• _Work item_
Please copy the data below exactly, from its first line through the line holding "修理屋集団のイメージが強いBLAZEですが（自称）。。。車", and skip the pictures.

• _The input_
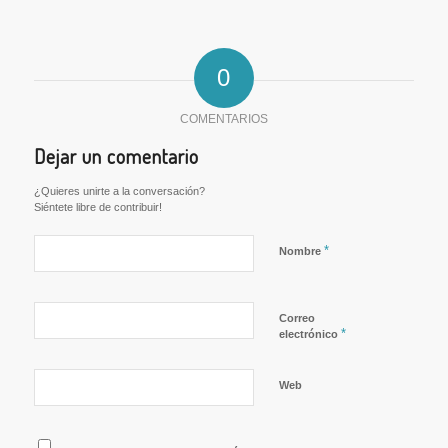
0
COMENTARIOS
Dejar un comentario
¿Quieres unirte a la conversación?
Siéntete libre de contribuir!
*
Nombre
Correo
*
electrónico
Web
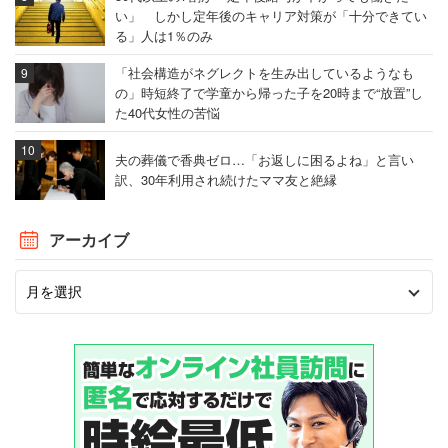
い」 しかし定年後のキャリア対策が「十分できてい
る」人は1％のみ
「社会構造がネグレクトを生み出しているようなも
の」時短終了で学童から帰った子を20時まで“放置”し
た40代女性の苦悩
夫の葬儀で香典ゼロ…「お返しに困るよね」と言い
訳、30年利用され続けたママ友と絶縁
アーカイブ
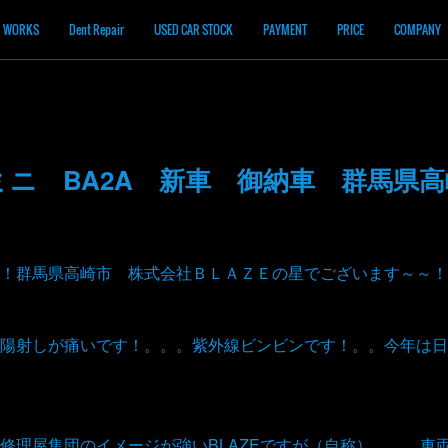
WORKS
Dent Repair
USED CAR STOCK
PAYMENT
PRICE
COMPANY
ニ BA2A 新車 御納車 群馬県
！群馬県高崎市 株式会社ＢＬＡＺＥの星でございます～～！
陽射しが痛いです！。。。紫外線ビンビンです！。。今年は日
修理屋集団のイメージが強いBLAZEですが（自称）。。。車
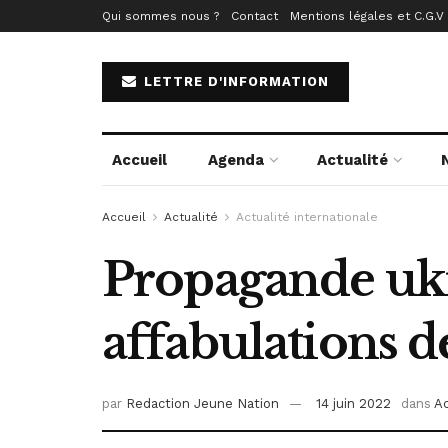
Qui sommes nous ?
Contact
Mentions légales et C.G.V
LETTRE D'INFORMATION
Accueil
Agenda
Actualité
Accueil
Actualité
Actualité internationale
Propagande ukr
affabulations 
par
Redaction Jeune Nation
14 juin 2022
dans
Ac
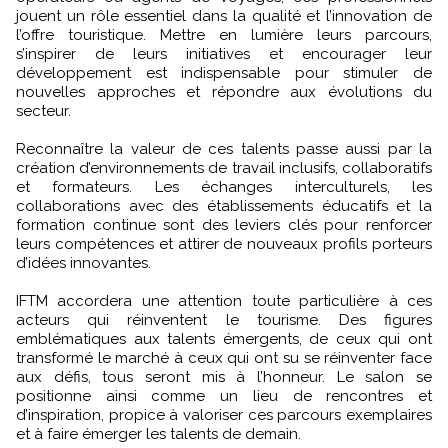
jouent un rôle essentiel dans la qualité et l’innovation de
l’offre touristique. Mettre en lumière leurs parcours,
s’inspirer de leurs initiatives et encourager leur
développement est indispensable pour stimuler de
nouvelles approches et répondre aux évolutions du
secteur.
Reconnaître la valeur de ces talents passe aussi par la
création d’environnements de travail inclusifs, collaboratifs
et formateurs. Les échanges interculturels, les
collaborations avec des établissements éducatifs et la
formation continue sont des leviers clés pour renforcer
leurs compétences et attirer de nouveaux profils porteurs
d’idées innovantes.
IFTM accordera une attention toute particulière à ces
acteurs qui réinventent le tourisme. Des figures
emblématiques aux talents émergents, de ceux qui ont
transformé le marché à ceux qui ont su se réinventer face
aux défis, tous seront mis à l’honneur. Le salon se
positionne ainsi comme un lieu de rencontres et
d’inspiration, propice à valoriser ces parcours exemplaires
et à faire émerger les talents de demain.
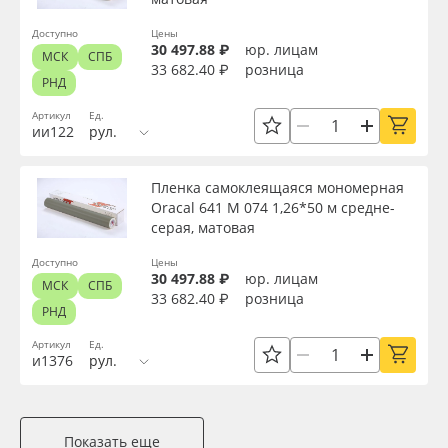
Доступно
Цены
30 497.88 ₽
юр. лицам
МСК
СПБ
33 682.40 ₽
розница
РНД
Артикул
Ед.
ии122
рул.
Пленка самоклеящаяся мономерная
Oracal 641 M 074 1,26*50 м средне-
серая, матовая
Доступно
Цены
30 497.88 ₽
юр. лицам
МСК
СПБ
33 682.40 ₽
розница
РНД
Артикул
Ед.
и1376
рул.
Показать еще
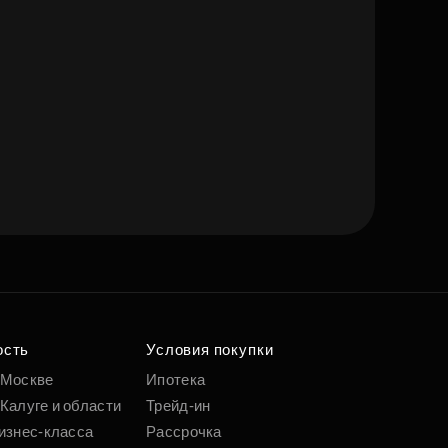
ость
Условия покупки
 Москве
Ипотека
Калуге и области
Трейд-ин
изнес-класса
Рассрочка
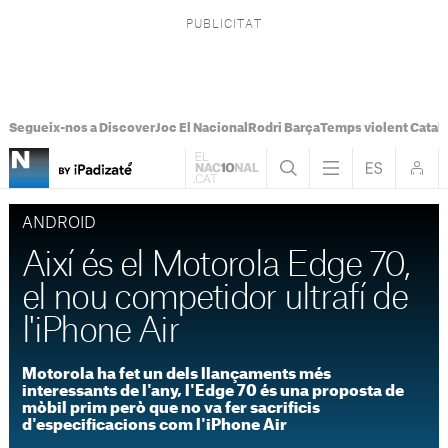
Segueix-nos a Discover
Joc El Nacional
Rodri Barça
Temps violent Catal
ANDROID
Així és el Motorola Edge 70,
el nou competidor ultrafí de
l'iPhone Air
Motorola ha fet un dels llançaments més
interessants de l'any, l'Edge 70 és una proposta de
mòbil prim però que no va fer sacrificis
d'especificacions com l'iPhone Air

• _Solution for this exercise_
0
COMENTARIOS
Dejar un comentario
¿Quieres unirte a la conversación?
Siéntete libre de contribuir!
*
Nombre
Correo
*
electrónico
Web
い」 しかし定年後のキャリア対策が「十分できてい
る」人は1％のみ
「社会構造がネグレクトを生み出しているようなも
の」時短終了で学童から帰った子を20時まで“放置”し
た40代女性の苦悩
夫の葬儀で香典ゼロ…「お返しに困るよね」と言い
訳、30年利用され続けたママ友と絶縁
アーカイブ
WORKS
Dent Repair
USED CAR STOCK
PAYMENT
PRICE
COMPANY
ニ BA2A 新車 御納車 群馬県
！群馬県高崎市 株式会社ＢＬＡＺＥの星でございます～～！
陽射しが痛いです！。。。紫外線ビンビンです！。。今年は日
修理屋集団のイメージが強いBLAZEですが（自称）。。。車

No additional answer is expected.